[Opening GIVEN RECORDS section]
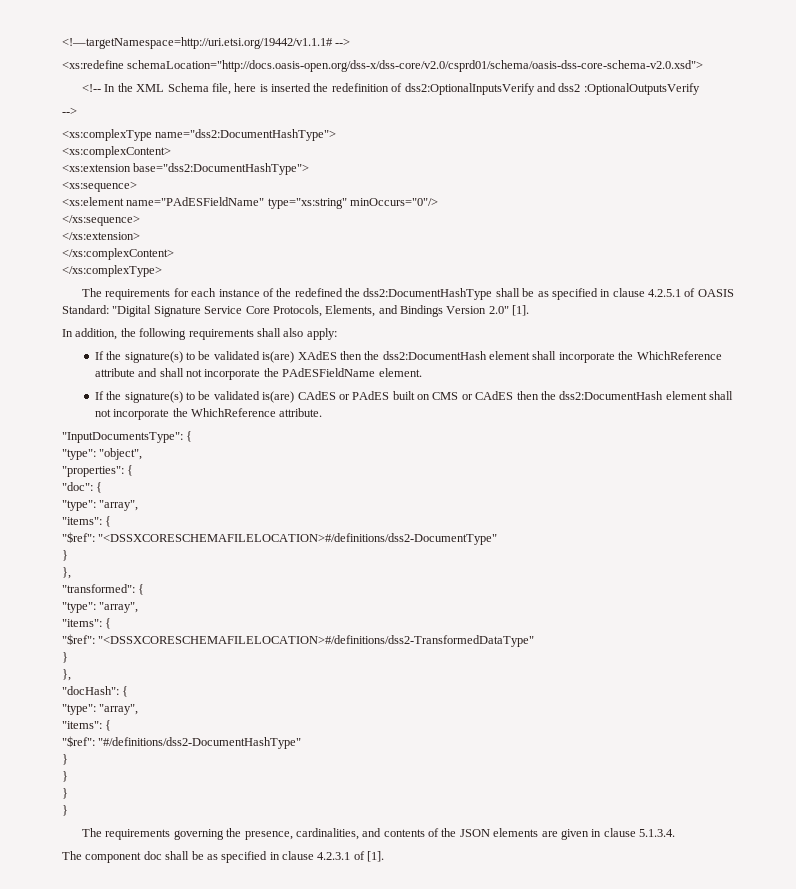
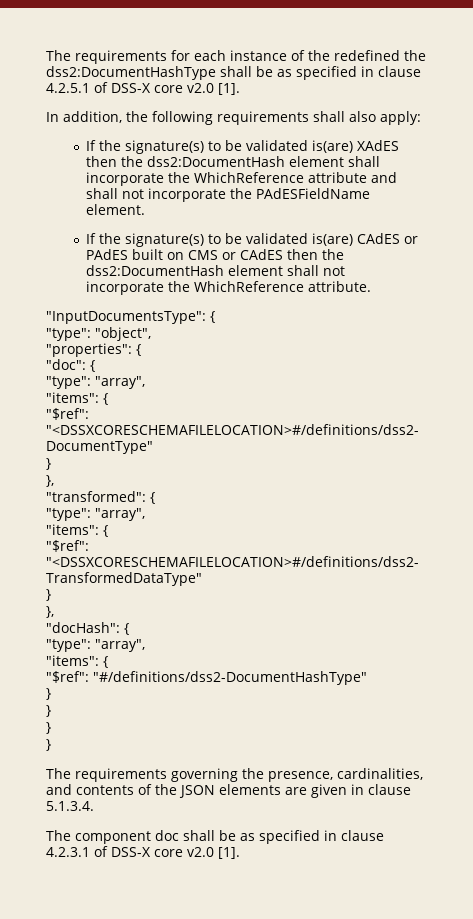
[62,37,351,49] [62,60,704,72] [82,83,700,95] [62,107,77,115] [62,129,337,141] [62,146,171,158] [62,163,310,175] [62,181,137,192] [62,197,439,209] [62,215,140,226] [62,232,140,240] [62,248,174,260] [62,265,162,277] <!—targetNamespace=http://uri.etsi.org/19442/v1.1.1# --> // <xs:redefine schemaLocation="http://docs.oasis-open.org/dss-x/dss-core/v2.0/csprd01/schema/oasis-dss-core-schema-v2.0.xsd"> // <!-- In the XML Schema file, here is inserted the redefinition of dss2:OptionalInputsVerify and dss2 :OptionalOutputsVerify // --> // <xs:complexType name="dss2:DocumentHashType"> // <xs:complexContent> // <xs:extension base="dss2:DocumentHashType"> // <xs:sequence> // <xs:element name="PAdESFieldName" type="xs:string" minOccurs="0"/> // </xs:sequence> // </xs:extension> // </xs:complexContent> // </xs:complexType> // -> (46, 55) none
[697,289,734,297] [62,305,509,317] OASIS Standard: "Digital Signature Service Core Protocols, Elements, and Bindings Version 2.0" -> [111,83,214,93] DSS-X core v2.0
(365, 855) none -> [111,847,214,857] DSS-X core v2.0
[Closing GIVEN RECORDS section]
[Opening GIVEN RECORDS section]
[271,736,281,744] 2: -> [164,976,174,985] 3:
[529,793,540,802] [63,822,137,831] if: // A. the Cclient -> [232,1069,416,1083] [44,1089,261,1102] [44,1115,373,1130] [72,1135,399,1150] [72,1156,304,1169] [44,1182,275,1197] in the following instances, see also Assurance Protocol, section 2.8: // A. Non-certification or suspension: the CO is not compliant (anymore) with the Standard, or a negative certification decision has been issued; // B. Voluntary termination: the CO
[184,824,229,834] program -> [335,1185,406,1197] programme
[Closing GIVEN RECORDS section]
[Opening GIVEN RECORDS section]
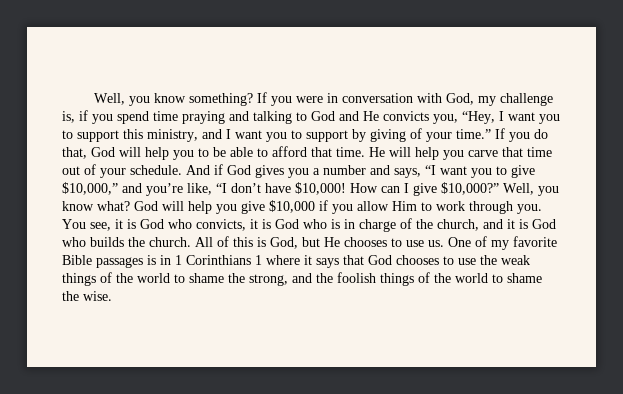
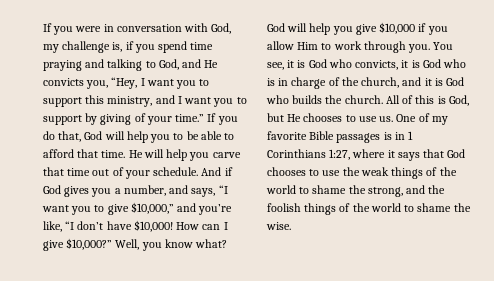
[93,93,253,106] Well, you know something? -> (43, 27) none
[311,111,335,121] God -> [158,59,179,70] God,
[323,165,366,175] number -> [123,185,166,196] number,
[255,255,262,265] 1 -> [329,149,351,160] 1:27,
[Closing GIVEN RECORDS section]
* _EXERCISE BRIEF_
Transcribe each line of the data above, unaltered, from the one where "[62,37,351,49] [62,60,704,72] [82,83,700,95]" appears to the one where "(365, 855) none" appears, inclusive of both.

* _ANSWER FOR THIS EXERCISE_
[62,37,351,49] [62,60,704,72] [82,83,700,95] [62,107,77,115] [62,129,337,141] [62,146,171,158] [62,163,310,175] [62,181,137,192] [62,197,439,209] [62,215,140,226] [62,232,140,240] [62,248,174,260] [62,265,162,277] <!—targetNamespace=http://uri.etsi.org/19442/v1.1.1# --> // <xs:redefine schemaLocation="http://docs.oasis-open.org/dss-x/dss-core/v2.0/csprd01/schema/oasis-dss-core-schema-v2.0.xsd"> // <!-- In the XML Schema file, here is inserted the redefinition of dss2:OptionalInputsVerify and dss2 :OptionalOutputsVerify // --> // <xs:complexType name="dss2:DocumentHashType"> // <xs:complexContent> // <xs:extension base="dss2:DocumentHashType"> // <xs:sequence> // <xs:element name="PAdESFieldName" type="xs:string" minOccurs="0"/> // </xs:sequence> // </xs:extension> // </xs:complexContent> // </xs:complexType> // -> (46, 55) none
[697,289,734,297] [62,305,509,317] OASIS Standard: "Digital Signature Service Core Protocols, Elements, and Bindings Version 2.0" -> [111,83,214,93] DSS-X core v2.0
(365, 855) none -> [111,847,214,857] DSS-X core v2.0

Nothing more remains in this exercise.